** EXTRACTED ENTRIES follows **

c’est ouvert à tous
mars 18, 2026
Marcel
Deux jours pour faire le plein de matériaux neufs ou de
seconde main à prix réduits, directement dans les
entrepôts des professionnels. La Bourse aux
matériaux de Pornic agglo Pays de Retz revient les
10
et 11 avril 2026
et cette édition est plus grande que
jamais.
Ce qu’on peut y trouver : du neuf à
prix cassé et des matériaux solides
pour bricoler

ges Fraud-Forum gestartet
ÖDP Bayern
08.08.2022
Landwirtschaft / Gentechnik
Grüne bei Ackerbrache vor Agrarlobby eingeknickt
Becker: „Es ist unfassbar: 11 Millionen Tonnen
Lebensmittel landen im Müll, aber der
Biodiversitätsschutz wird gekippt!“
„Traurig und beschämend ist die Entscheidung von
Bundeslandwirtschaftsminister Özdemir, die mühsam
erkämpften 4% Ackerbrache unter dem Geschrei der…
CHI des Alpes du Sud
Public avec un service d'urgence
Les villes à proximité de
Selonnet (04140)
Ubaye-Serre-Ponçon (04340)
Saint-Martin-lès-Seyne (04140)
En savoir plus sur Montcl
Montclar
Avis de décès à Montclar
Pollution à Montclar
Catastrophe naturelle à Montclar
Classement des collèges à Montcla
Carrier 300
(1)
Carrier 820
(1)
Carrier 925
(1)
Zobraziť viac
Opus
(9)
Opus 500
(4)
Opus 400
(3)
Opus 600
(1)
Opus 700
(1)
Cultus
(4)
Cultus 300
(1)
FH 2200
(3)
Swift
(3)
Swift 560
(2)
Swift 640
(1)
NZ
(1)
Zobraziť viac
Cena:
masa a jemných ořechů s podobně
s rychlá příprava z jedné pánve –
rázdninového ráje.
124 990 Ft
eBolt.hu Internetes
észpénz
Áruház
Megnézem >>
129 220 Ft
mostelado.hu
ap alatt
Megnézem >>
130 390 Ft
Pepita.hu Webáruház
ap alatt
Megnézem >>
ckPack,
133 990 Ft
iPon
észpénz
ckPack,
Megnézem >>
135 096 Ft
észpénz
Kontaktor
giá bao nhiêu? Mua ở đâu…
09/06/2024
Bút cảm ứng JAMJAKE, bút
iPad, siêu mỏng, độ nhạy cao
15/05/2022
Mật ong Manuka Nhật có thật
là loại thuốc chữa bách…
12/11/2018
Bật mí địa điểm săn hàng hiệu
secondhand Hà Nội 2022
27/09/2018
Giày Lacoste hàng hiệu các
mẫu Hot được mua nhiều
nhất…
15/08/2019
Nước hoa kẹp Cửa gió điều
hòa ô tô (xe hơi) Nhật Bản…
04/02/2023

** End of EXTRACTED ENTRIES **

From the entries above, copy out every line that contains the string "Ackerbrache". Matching is case-sensitive.

TASK RESPONSE:
Grüne bei Ackerbrache vor Agrarlobby eingeknickt
erkämpften 4% Ackerbrache unter dem Geschrei der…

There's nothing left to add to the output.